Even so, some doubt that Putin would take such a risk.

One reason is that it is “very, very difficult for countries to seriously interdict supply lines,” said Seth Jones, a former official at US Special Operations Command now with the Center for Strategic and International Studies in Washington. “Limited striking of targets in Ukraine, or in countries like Poland, is not going to meaningfully stop the flow.”

As American officials try to predict Putin’s response to their arms supplies, they will be mindful of instances when the United States faced similar choices.
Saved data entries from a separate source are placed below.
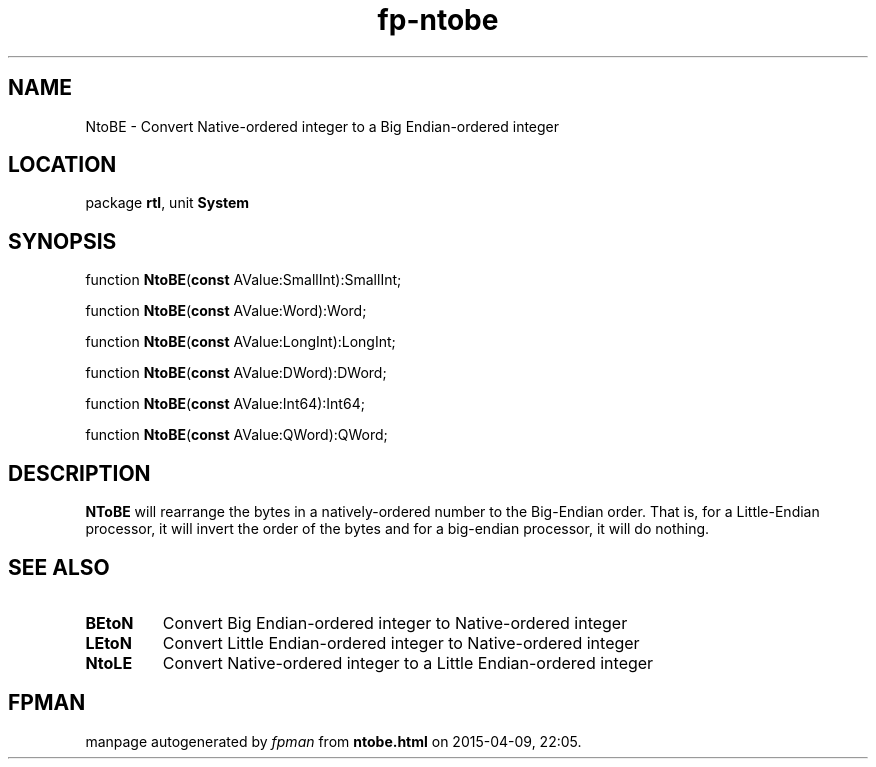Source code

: .\" file autogenerated by fpman
.TH "fp-ntobe" 3 "2014-03-14" "fpman" "Free Pascal Programmer's Manual"
.SH NAME
NtoBE - Convert Native-ordered integer to a Big Endian-ordered integer
.SH LOCATION
package \fBrtl\fR, unit \fBSystem\fR
.SH SYNOPSIS
function \fBNtoBE\fR(\fBconst\fR AValue:SmallInt):SmallInt;

function \fBNtoBE\fR(\fBconst\fR AValue:Word):Word;

function \fBNtoBE\fR(\fBconst\fR AValue:LongInt):LongInt;

function \fBNtoBE\fR(\fBconst\fR AValue:DWord):DWord;

function \fBNtoBE\fR(\fBconst\fR AValue:Int64):Int64;

function \fBNtoBE\fR(\fBconst\fR AValue:QWord):QWord;
.SH DESCRIPTION
\fBNToBE\fR will rearrange the bytes in a natively-ordered number to the Big-Endian order. That is, for a Little-Endian processor, it will invert the order of the bytes and for a big-endian processor, it will do nothing.


.SH SEE ALSO
.TP
.B BEtoN
Convert Big Endian-ordered integer to Native-ordered integer
.TP
.B LEtoN
Convert Little Endian-ordered integer to Native-ordered integer
.TP
.B NtoLE
Convert Native-ordered integer to a Little Endian-ordered integer

.SH FPMAN
manpage autogenerated by \fIfpman\fR from \fBntobe.html\fR on 2015-04-09, 22:05.

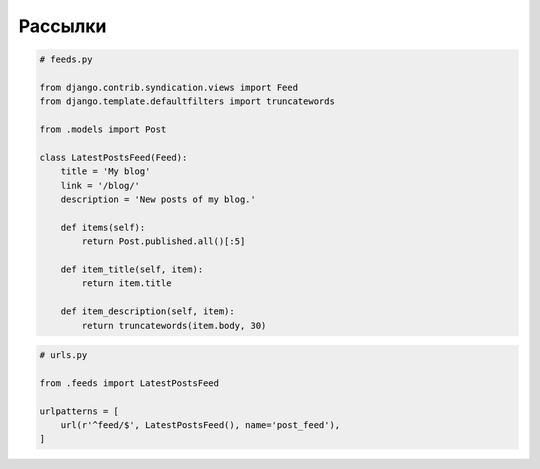 Рассылки
========

.. code-block:: py

    # feeds.py

    from django.contrib.syndication.views import Feed
    from django.template.defaultfilters import truncatewords

    from .models import Post

    class LatestPostsFeed(Feed):
        title = 'My blog'
        link = '/blog/'
        description = 'New posts of my blog.'

        def items(self):
            return Post.published.all()[:5]

        def item_title(self, item):
            return item.title

        def item_description(self, item):
            return truncatewords(item.body, 30)

.. code-block:: py

    # urls.py

    from .feeds import LatestPostsFeed

    urlpatterns = [
        url(r'^feed/$', LatestPostsFeed(), name='post_feed'),
    ]
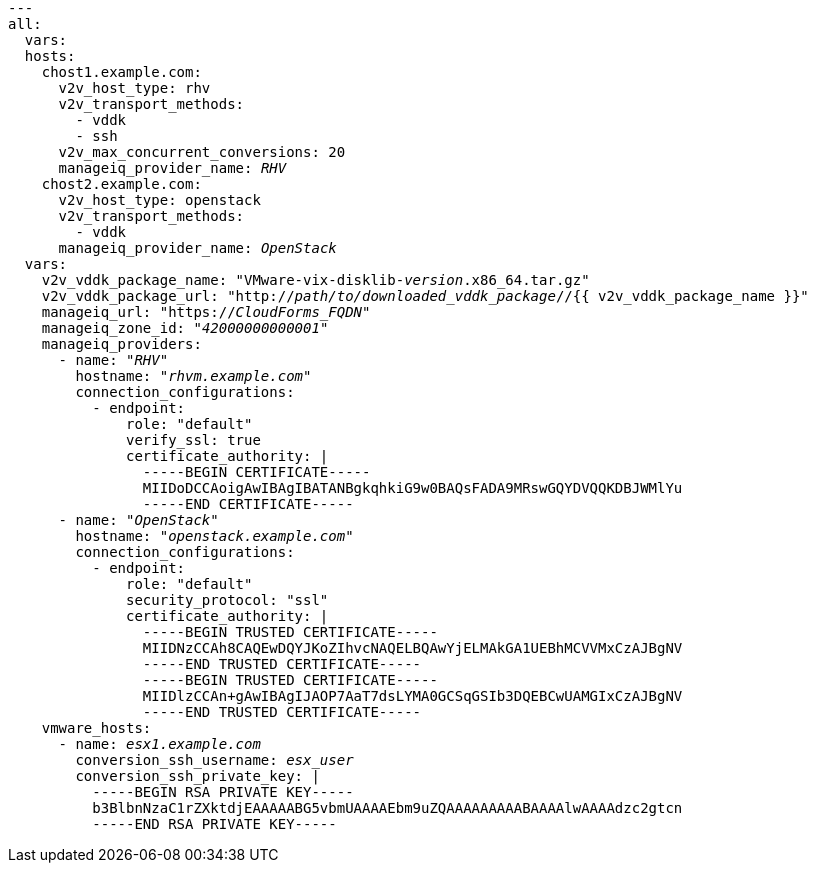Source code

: [id="Ansible_conversion_hosts_inventory_file_example"]
[options="nowrap" subs="+quotes,verbatim,+macros"]
----
---
all:
  vars:
  hosts:
    chost1.example.com:
      v2v_host_type: rhv
      v2v_transport_methods:
        - vddk
        - ssh
      v2v_max_concurrent_conversions: 20
      manageiq_provider_name: _RHV_
    chost2.example.com:
      v2v_host_type: openstack
      v2v_transport_methods:
        - vddk
      manageiq_provider_name: _OpenStack_
  vars:
    v2v_vddk_package_name: "VMware-vix-disklib-_version_.x86_64.tar.gz"
    v2v_vddk_package_url: "http://_path/to/downloaded_vddk_package_//{{ v2v_vddk_package_name }}"
    manageiq_url: "https://_CloudForms_FQDN_"
    manageiq_zone_id: "_42000000000001_"
    manageiq_providers:
      - name: "_RHV_"
        hostname: "_rhvm.example.com_"
        connection_configurations:
          - endpoint:
              role: "default"
              verify_ssl: true
              certificate_authority: |
                -----BEGIN CERTIFICATE-----
                MIIDoDCCAoigAwIBAgIBATANBgkqhkiG9w0BAQsFADA9MRswGQYDVQQKDBJWMlYu
                -----END CERTIFICATE-----
      - name: "_OpenStack_"
        hostname: "_openstack.example.com_"
        connection_configurations:
          - endpoint:
              role: "default"
              security_protocol: "ssl"
              certificate_authority: |
                -----BEGIN TRUSTED CERTIFICATE-----
                MIIDNzCCAh8CAQEwDQYJKoZIhvcNAQELBQAwYjELMAkGA1UEBhMCVVMxCzAJBgNV
                -----END TRUSTED CERTIFICATE-----
                -----BEGIN TRUSTED CERTIFICATE-----
                MIIDlzCCAn+gAwIBAgIJAOP7AaT7dsLYMA0GCSqGSIb3DQEBCwUAMGIxCzAJBgNV
                -----END TRUSTED CERTIFICATE-----
    vmware_hosts:
      - name: _esx1.example.com_
        conversion_ssh_username: _esx_user_
        conversion_ssh_private_key: |
          -----BEGIN RSA PRIVATE KEY-----
          b3BlbnNzaC1rZXktdjEAAAAABG5vbmUAAAAEbm9uZQAAAAAAAAABAAAAlwAAAAdzc2gtcn
          -----END RSA PRIVATE KEY-----
----
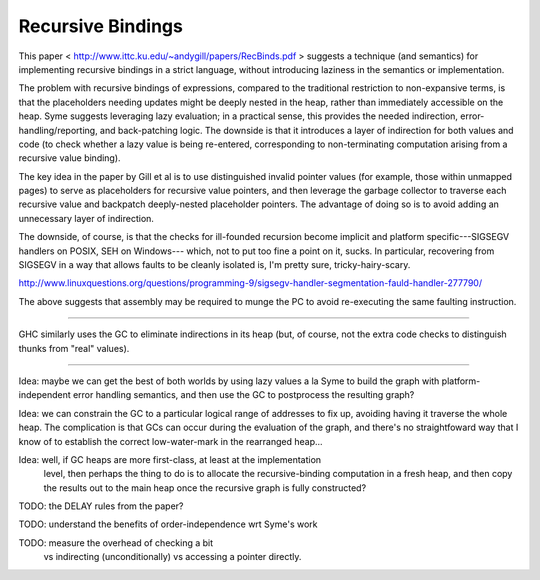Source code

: Recursive Bindings
------------------

This paper < http://www.ittc.ku.edu/~andygill/papers/RecBinds.pdf >
suggests a technique (and semantics) for implementing recursive bindings
in a strict language, without introducing laziness in the semantics
or implementation.

The problem with recursive bindings of expressions, compared to the traditional
restriction to non-expansive terms, is that the placeholders needing updates
might be deeply nested in the heap, rather than immediately accessible on the
heap. Syme suggests leveraging lazy evaluation; in a practical sense, this
provides the needed indirection, error-handling/reporting, and back-patching
logic. The downside is that it introduces a layer of indirection for both values
and code (to check whether a lazy value is being re-entered, corresponding to
non-terminating computation arising from a recursive value binding).

The key idea in the paper by Gill et al is to use distinguished invalid pointer
values (for example, those within unmapped pages) to serve as placeholders for
recursive value pointers, and then leverage the garbage collector to traverse
each recursive value and backpatch deeply-nested placeholder pointers. The
advantage of doing so is to avoid adding an unnecessary layer of indirection.

The downside, of course, is that the checks for ill-founded recursion become
implicit and platform specific---SIGSEGV handlers on POSIX, SEH on Windows---
which, not to put too fine a point on it, sucks. In particular, recovering
from SIGSEGV in a way that allows faults to be cleanly isolated is, I'm
pretty sure, tricky-hairy-scary.

http://www.linuxquestions.org/questions/programming-9/sigsegv-handler-segmentation-fauld-handler-277790/

The above suggests that assembly may be required to munge the PC to avoid
re-executing the same faulting instruction.

----------

GHC similarly uses the GC to eliminate indirections in its heap (but, of
course, not the extra code checks to distinguish thunks from "real" values).

----------

Idea: maybe we can get the best of both worlds by using lazy values a la Syme
to build the graph with platform-independent error handling semantics, and then
use the GC to postprocess the resulting graph?

Idea: we can constrain the GC to a particular logical range of addresses to
fix up, avoiding having it traverse the whole heap. The complication is that
GCs can occur during the evaluation of the graph, and there's no straightfoward
way that I know of to establish the correct low-water-mark in the rearranged
heap...

Idea: well, if GC heaps are more first-class, at least at the implementation
      level, then perhaps the thing to do is to allocate the recursive-binding
      computation in a fresh heap, and then copy the results out to the main
      heap once the recursive graph is fully constructed?

TODO: the DELAY rules from the paper?

TODO: understand the benefits of order-independence wrt Syme's work

TODO: measure the overhead of checking a bit
      vs indirecting (unconditionally)
      vs accessing a pointer directly.
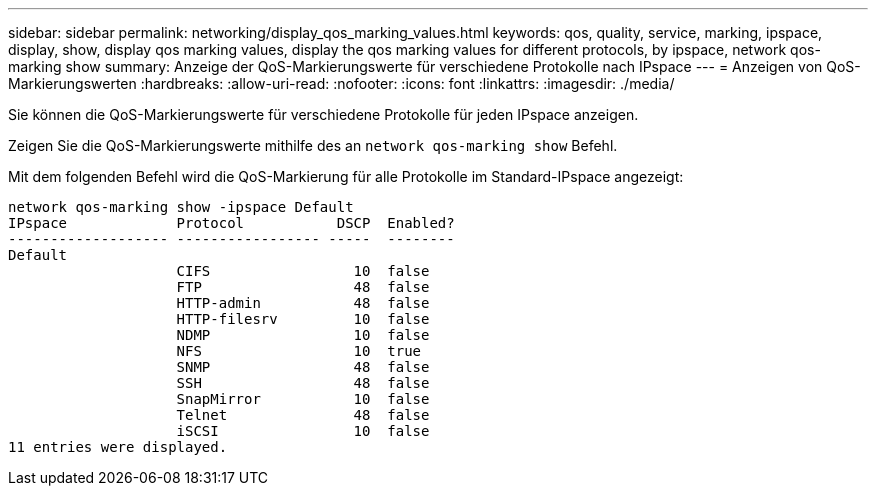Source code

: ---
sidebar: sidebar 
permalink: networking/display_qos_marking_values.html 
keywords: qos, quality, service, marking, ipspace, display, show, display qos marking values, display the qos marking values for different protocols, by ipspace, network qos-marking show 
summary: Anzeige der QoS-Markierungswerte für verschiedene Protokolle nach IPspace 
---
= Anzeigen von QoS-Markierungswerten
:hardbreaks:
:allow-uri-read: 
:nofooter: 
:icons: font
:linkattrs: 
:imagesdir: ./media/


[role="lead"]
Sie können die QoS-Markierungswerte für verschiedene Protokolle für jeden IPspace anzeigen.

Zeigen Sie die QoS-Markierungswerte mithilfe des an `network qos-marking show` Befehl.

Mit dem folgenden Befehl wird die QoS-Markierung für alle Protokolle im Standard-IPspace angezeigt:

....
network qos-marking show -ipspace Default
IPspace             Protocol           DSCP  Enabled?
------------------- ----------------- -----  --------
Default
                    CIFS                 10  false
                    FTP                  48  false
                    HTTP-admin           48  false
                    HTTP-filesrv         10  false
                    NDMP                 10  false
                    NFS                  10  true
                    SNMP                 48  false
                    SSH                  48  false
                    SnapMirror           10  false
                    Telnet               48  false
                    iSCSI                10  false
11 entries were displayed.
....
After the United States invaded Afghanistan, President George W. Bush never moved seriously against cross-border sanctuaries the Taliban had established in Pakistan. Sealing off those locations might have required doubling the number of American troops in the country from around their peak levels of the war, according to Gian Gentile, a retired US Army colonel and historian at RAND Corp. That was never in the cards.


“The Americans were not willing to escalate militarily,” said Husain Haqqani, a Pakistani ambassador to Washington during the Obama administration. Even when President Barack Obama ordered a raid on Osama bin Laden’s compound in Abbottabad, Pakistan, in 2011, Haqqani added, “a big concern was, what if Pakistan retaliates and this becomes some kind of full-blown war?”

In 2007, American officials, including Bush, said that Iran was equipping Iraq’s insurgent Shiite militias with improvised rockets and deadly roadside bombs that featured an explosively formed penetrator, which could punch through most US vehicles.

Senator Joe Lieberman, a Connecticut Independent, was among those who called for a military response, saying that Iranian leaders could not “have immunity for training and equipping people to come in and kill Americans.” Bush, who already had two wars on his hands, never struck.

Perhaps the most obvious counterexample is the Vietnam War. Two US presidents, Lyndon Johnson and Richard Nixon, ordered major military operations beyond Vietnam’s borders, in Laos and Cambodia, to cut off the jungle supply routes and bases collectively known as the Ho Chi Minh Trail.

The impoverished rural nations could do little to defend themselves. And the operations carried a devastating punch. More than 2 million tons of bombs fell on Laos alone. But, Jones noted: “It didn’t work. America still lost that war.”